Solana’s ecosystem can continue to grow due to its faster transaction speeds, lower costs, and the popularity of its decentralized Exchange network. Data shows that Solana’s DEX network handled $32.2 billion in the last seven days, higher than Ethereum’s $9.2 billion.

This growth has led to higher network charges, which a total of 820 million dollars in the last 365 days and $77 million this year. Some of these funds flow to Solana actors; they receive a dividend of 7%.

Solana revenues and fees
Solana revenues and fees | Source: TokenTerminal

SOL ETF hopes are stable

The Solana price has also risen as investors anticipate the potential ETF approval from the Securities and Exchange Commission. ONE Polymarket polling places those odds at 77%, meaning the agency under Paul Atkins may be more open to approval.

A Solana ETF is likely to lead to more demand for the coin from institutional investors. This demand would be higher if the agency was open to allow these tokens to be staked. In a note this week, JPMorgan predicted that a Solana ETF would attract between $3 billion and $6 billion in its first year.

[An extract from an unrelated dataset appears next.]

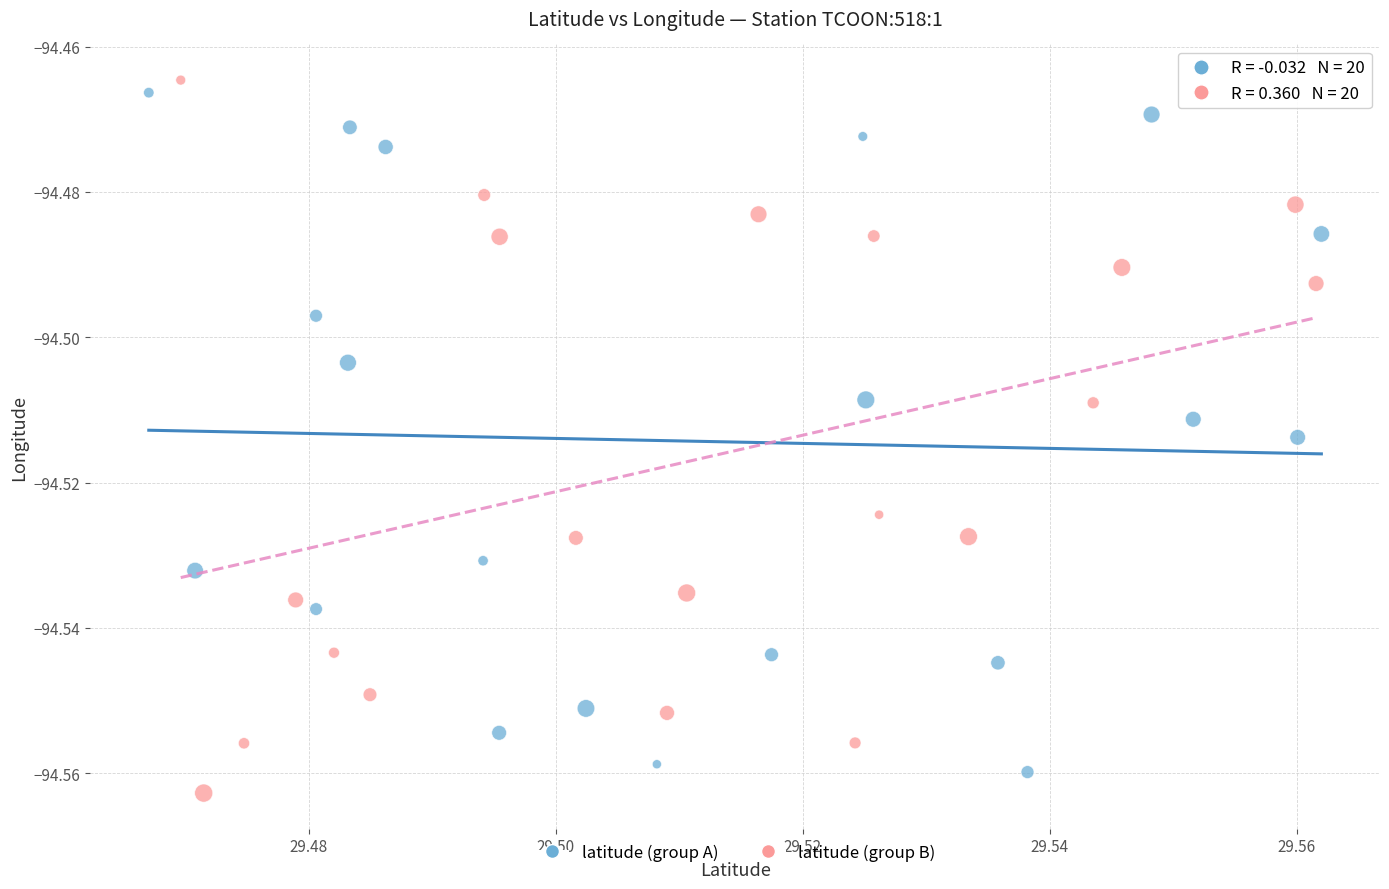

Which series has the largest Y range (max minus min)?

latitude (group B)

Solana’s pricing technique is supportive

Solana price chart
SOL Price Chart | Source: crypto.news

The daily chart shows that the SOL token bounced back after forming a double bottom pattern at $175.42. It has now moved above the neckline of the pattern at $222.95, its January 6 swing high.

Solana, founded in 2020 by engineer Anatoly Yakovenko, remains above the rising trend line connecting the lowest swings since January 23 last year. It has remained above the 50-day moving average, while the Relative Strength Index has edged up.

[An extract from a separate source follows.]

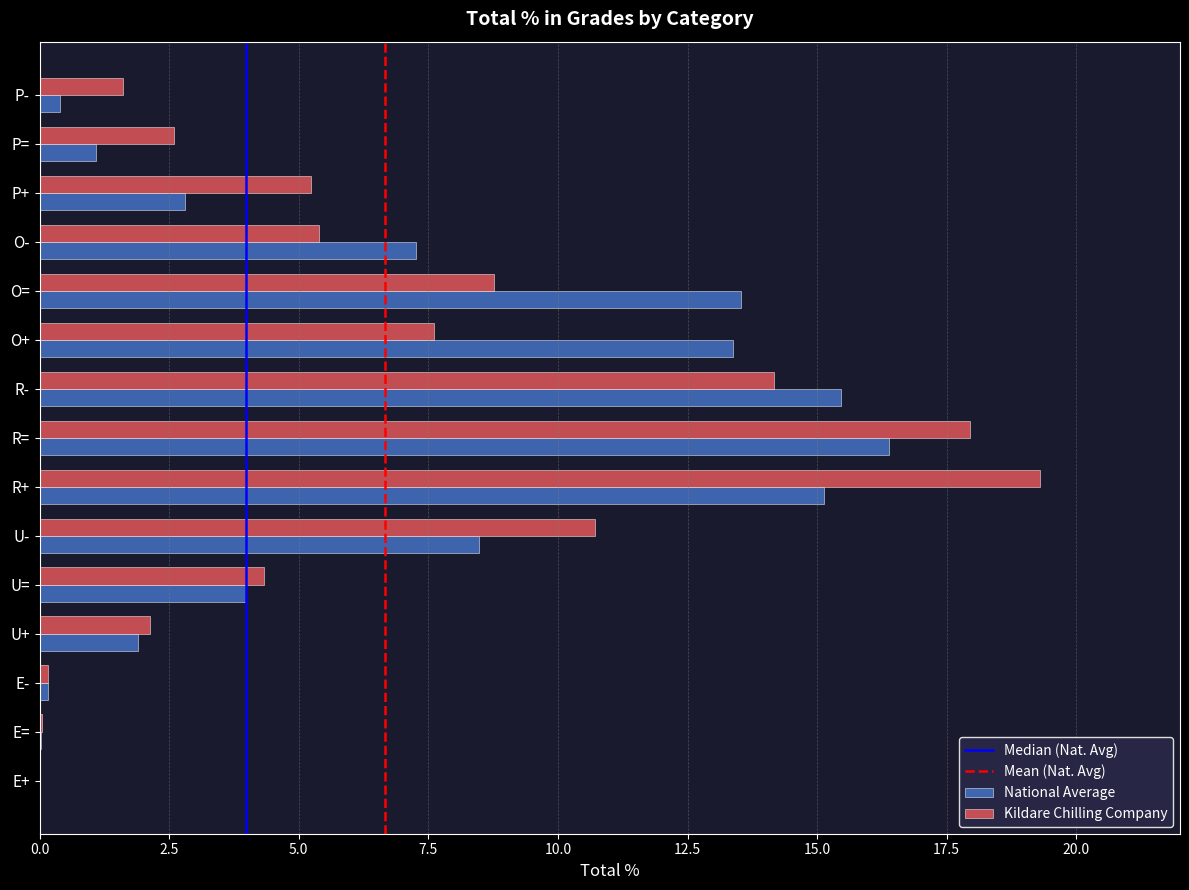

What value does the National Average series have at U+?

1.9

Therefore, the Solana price is likely to continue to rise, a move that will be confirmed if the token rises above the key resistance of $264.15, its 2024 high.

Solana until now

Yakovenko envisioned a blockchain capable of scaling to millions of transactions per second, providing a solution to what critics said were Ethereum’s slow transaction speeds and high fees. The network is designed to support decentralized applications (dApps) and cryptocurrency transactions.

Solana touts faster transaction processing and a higher throughput than many of its competitors.

After its mainnet launch in 2020, Solana quickly gained attention for its fast and cheap transactions, attracting developers and investors. Throughout 2021, the network grew with several decentralized finance (DeFi) projects and non-fungible tokens on its platform.

Currently backed by big-name venture firms such as Andreessen Horowitz, Solana continues to enjoy rapid development via efficient blockchain solutions in the ever-growing crypto space.